The COP 12 will identify ways to mobilise financial and human resources necessary to achieve the 2020 Aichi Biodiversity Targets.
Above all, it will look at ways to incorporate biodiversity into the sustainable development goals.
The COP will consider adopting final targets for resource mobilisation following-up on the preliminary targets agreed at COP 11, including the possible addition of a target related to domestic resource mobilisation.
However, reaching these joint objectives requires changes in society, including much more efficient use of land, water, energy and materials, rethinking consumption habits and, in particular, major transformations of food production systems.
Living Planet Index
This latest edition of the Living Planet Report says that the Living Planet Index (LPI), which measures more than 10,000 representative populations of mammals, birds, reptiles, amphibians and fish, has declined by 52% since 1970.
In other words, the number of mammals, birds, reptiles, amphibians and fish across the globe is, on average, about half the size it was 40 years ago.
Biodiversity is declining in both temperate and tropical regions, but the decline is greater in the tropics.
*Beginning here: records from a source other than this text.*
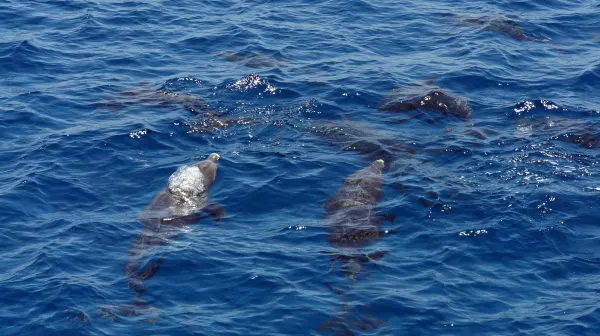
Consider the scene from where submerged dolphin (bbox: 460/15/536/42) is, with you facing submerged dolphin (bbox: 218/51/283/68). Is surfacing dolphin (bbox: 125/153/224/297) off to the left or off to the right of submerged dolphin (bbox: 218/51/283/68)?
left

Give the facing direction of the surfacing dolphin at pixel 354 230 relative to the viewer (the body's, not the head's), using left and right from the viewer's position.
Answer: facing away from the viewer

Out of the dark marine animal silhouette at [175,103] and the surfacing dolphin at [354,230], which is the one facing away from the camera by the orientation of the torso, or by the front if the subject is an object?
the surfacing dolphin

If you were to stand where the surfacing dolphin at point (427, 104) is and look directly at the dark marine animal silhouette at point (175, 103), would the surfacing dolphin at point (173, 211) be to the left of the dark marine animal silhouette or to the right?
left

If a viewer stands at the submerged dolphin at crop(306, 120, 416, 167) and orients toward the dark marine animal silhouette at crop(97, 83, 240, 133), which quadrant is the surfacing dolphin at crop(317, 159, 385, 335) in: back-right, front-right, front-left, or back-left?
back-left
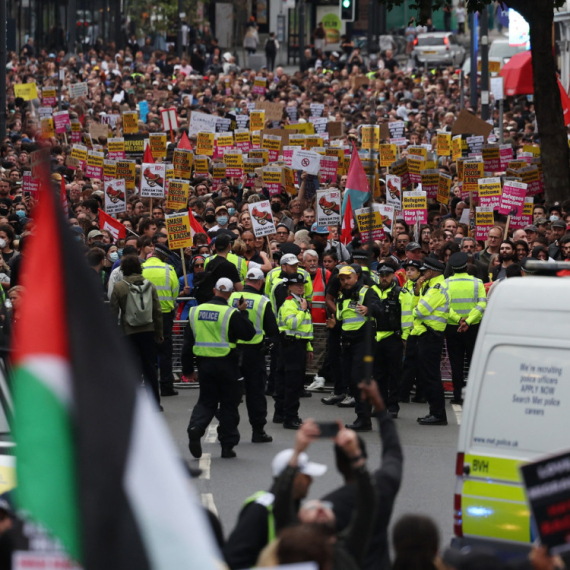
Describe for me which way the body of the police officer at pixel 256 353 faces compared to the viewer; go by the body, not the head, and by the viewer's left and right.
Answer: facing away from the viewer and to the right of the viewer

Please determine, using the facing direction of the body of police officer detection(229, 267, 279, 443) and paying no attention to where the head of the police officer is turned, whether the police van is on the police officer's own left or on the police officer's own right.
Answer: on the police officer's own right
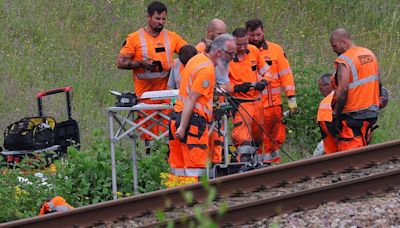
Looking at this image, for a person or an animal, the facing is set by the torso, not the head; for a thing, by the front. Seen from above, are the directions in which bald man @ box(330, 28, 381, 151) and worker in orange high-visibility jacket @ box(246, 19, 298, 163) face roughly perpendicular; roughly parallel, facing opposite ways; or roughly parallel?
roughly perpendicular

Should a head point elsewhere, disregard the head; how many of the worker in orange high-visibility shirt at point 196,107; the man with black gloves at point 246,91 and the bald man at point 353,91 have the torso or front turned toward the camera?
1

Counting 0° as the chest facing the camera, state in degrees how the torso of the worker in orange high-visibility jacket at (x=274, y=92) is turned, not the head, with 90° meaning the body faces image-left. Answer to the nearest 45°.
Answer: approximately 45°

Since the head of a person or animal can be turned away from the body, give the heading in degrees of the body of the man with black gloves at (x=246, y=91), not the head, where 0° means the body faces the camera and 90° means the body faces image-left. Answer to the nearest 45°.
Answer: approximately 0°

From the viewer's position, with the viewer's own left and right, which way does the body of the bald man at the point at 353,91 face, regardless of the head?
facing away from the viewer and to the left of the viewer

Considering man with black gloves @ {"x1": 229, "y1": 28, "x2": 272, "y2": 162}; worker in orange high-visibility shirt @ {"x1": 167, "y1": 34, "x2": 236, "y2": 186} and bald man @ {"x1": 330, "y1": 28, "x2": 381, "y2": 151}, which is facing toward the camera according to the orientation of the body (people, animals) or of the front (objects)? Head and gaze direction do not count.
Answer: the man with black gloves
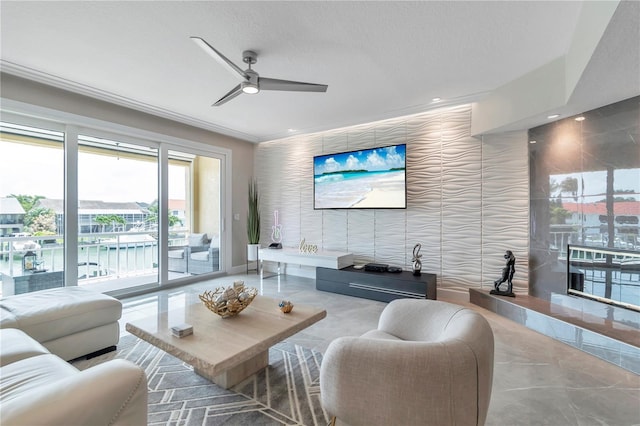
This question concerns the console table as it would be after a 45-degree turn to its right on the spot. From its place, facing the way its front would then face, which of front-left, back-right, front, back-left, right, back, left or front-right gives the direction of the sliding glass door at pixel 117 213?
front

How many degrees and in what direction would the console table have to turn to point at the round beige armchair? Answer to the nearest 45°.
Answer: approximately 45° to its left

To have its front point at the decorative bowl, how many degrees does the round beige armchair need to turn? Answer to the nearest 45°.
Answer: approximately 45° to its right

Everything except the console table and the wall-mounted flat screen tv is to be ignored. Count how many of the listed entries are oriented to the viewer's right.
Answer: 0

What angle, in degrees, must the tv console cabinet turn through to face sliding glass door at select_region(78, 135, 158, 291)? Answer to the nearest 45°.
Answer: approximately 45° to its right

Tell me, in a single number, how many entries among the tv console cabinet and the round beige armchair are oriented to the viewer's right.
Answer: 0

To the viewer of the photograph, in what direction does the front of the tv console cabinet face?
facing the viewer and to the left of the viewer

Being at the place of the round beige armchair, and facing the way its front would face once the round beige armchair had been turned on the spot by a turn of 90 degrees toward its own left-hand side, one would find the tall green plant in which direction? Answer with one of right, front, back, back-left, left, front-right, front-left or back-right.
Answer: back-right

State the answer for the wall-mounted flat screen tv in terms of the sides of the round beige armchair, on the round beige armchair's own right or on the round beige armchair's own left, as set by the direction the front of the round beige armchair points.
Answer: on the round beige armchair's own right

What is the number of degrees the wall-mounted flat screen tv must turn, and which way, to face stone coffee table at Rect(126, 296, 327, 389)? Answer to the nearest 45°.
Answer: approximately 45° to its left
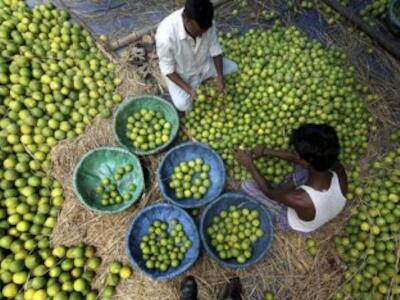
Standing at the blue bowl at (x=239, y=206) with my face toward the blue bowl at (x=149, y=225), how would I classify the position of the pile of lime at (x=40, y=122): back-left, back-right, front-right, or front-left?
front-right

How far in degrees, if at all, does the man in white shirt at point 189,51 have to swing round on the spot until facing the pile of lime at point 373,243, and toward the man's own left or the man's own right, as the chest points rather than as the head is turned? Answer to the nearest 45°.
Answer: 0° — they already face it

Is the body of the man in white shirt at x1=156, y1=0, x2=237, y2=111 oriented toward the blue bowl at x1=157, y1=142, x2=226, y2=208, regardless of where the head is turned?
yes

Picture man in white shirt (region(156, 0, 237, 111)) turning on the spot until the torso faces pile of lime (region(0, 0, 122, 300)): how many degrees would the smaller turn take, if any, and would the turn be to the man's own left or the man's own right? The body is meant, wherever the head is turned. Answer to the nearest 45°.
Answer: approximately 90° to the man's own right

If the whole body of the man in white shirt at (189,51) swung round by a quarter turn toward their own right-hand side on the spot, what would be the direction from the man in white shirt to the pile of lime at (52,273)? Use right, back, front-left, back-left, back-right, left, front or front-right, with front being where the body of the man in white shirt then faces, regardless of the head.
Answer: front-left

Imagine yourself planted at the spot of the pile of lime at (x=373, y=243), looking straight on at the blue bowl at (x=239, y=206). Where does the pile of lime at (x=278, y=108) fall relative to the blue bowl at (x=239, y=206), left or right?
right

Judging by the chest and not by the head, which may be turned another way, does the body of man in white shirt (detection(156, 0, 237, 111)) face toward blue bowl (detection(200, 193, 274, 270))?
yes

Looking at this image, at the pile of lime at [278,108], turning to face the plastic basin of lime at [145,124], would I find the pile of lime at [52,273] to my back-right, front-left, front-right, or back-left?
front-left

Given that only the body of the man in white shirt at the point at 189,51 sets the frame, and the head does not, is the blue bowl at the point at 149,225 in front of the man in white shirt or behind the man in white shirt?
in front
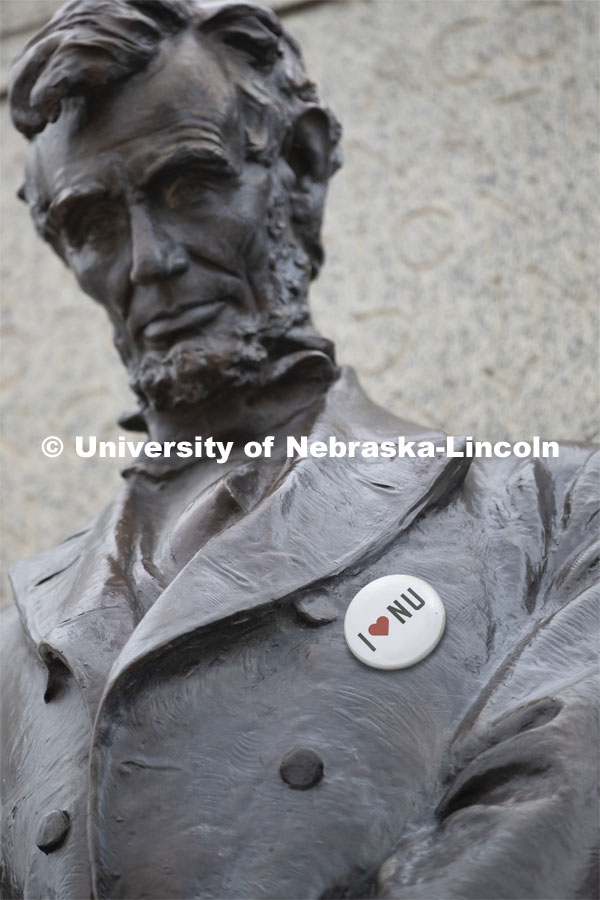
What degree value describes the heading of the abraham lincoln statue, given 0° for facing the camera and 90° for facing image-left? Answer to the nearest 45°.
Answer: approximately 45°
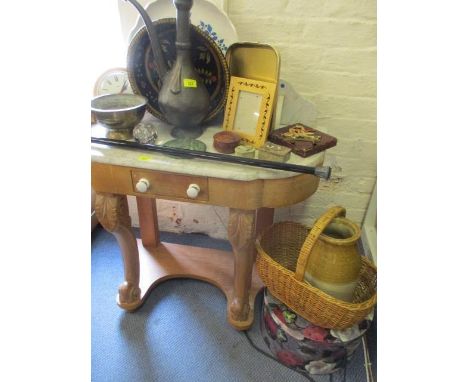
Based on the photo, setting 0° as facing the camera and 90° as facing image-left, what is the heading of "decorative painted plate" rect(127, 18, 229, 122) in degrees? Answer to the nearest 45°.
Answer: approximately 0°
The 6,569 populations of 1,606 species in the temperate LPI declined by
36% from 1970 to 2010.
The tropical LPI shows a 56% reduction in 3,811 populations of 1,638 species over the same period. Latin America shows the most dramatic decline – a fall of 83%.
Habitat loss and degradation, and exploitation through hunting and fishing, are the primary causes of decline, notes the report. Climate change is the next most common primary threat, and is likely to put more pressure on populations in the future. We would need the regenerative capacity of 1.5 Earths to provide the ecological services we currently use.
If all people on the planet had the Footprint of the average resident of Qatar, we would need 4.8 planets. If we lived the lifestyle of a typical resident of the US, we would need 3.9
planets.
The figure for a typical resident of Slovakia or South Korea would be 2 or 2.5 planets respectively, while a typical resident of South Africa or Argentina would need 1.4 or 1.5 planets respectively.